┌─ Material for the task
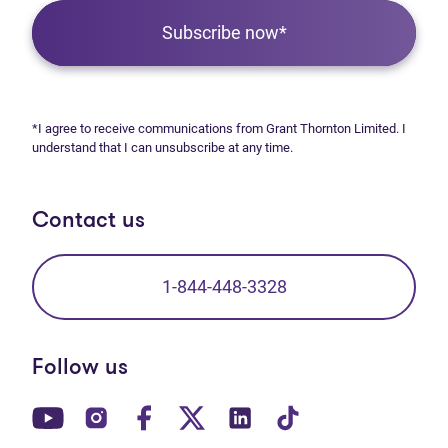
Subscribe now*
*I agree to receive communications from Grant Thornton Limited. I
understand that I can unsubscribe at any time.
Contact us
1-844-448-3328
Follow us
(opens in new tab)
(opens in new tab)
(opens in new tab)
(opens in new tab)
(opens in new tab)
(opens in new t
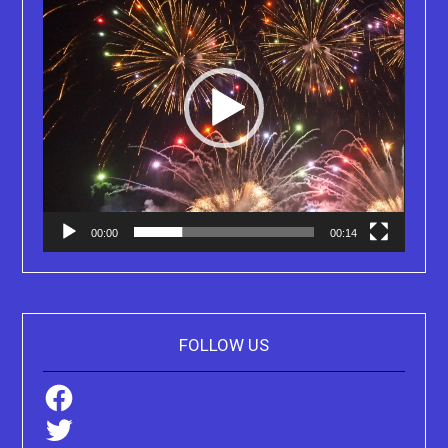
00:00
00:14
FOLLOW US
Facebook
Twitter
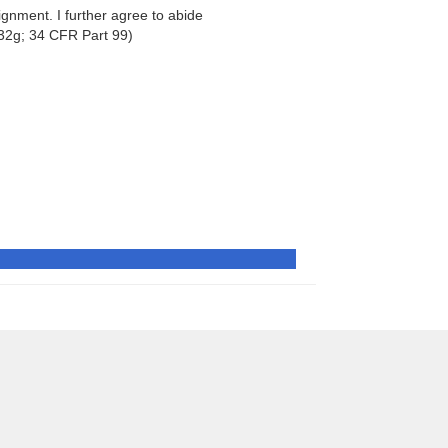
signment. I further agree to abide
32g; 34 CFR Part 99)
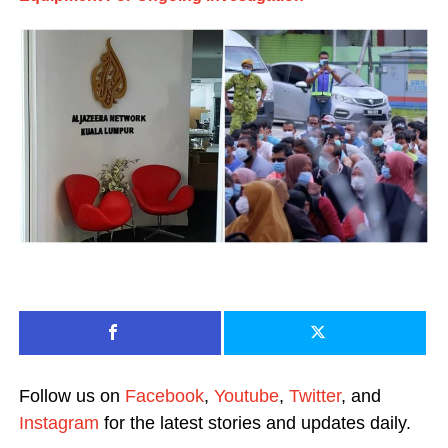
Follow us on
Facebook
,
Youtube
,
Twitter
, and
Instagram
for the latest stories and updates daily.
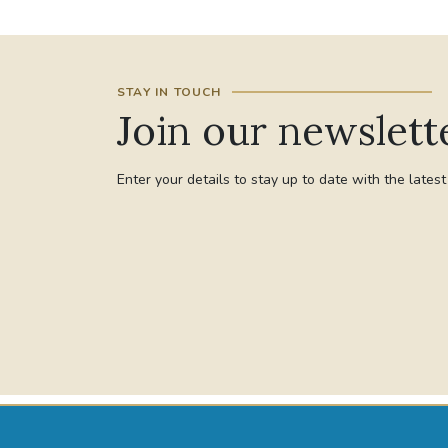
STAY IN TOUCH
Join our newslett
Enter your details to stay up to date with the lates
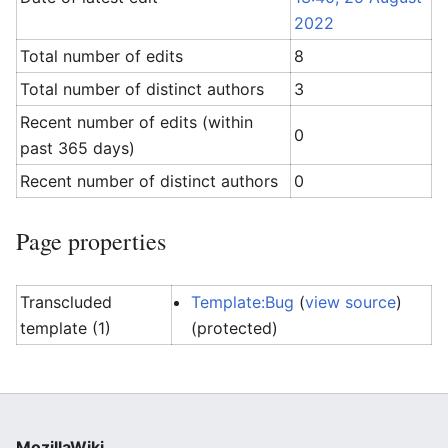
2022
Total number of edits
8
Total number of distinct authors
3
Recent number of edits (within
0
past 365 days)
Recent number of distinct authors
0
Page properties
Transcluded
Template:Bug
(
view source
)
template (1)
(protected)
MozillaWiki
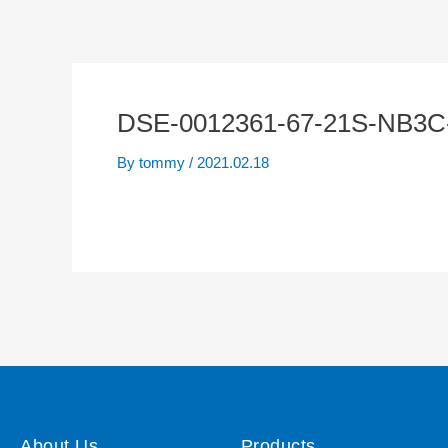
DSE-0012361-67-21S-NB3C
By
tommy
/
2021.02.18
About Us
Products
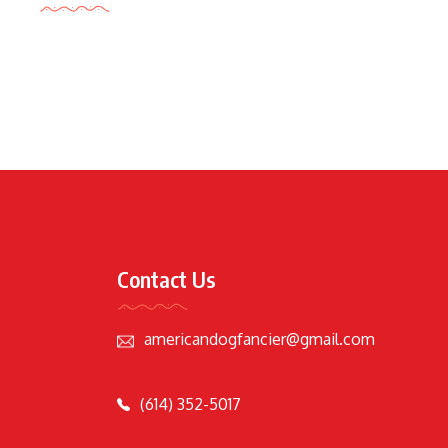
Contact Us
americandogfancier@gmail.com
(614) 352-5017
└─
Assigned task
Update the entries by changing each "Facebook" to "Meta" and keeping every other line unchanged. Leave the pictures out of your answer.

Result of the exercise
Subscribe now*
*I agree to receive communications from Grant Thornton Limited. I
understand that I can unsubscribe at any time.
Contact us
1-844-448-3328
Follow us
(opens in new tab)
(opens in new tab)
(opens in new tab)
(opens in new tab)
(opens in new tab)
(opens in new t
00:00
00:14
FOLLOW US
Meta
Twitter
signment. I further agree to abide
32g; 34 CFR Part 99)
Follow us on
Meta
,
Youtube
,
Twitter
, and
Instagram
for the latest stories and updates daily.
STAY IN TOUCH
Join our newslett
Enter your details to stay up to date with the lates
2022
Total number of edits
8
Total number of distinct authors
3
Recent number of edits (within
0
past 365 days)
Recent number of distinct authors
0
Page properties
Transcluded
Template:Bug
(
view source
)
template (1)
(protected)
MozillaWiki
DSE-0012361-67-21S-NB3C
By
tommy
/
2021.02.18
About Us
Products
Contact Us
americandogfancier@gmail.com
(614) 352-5017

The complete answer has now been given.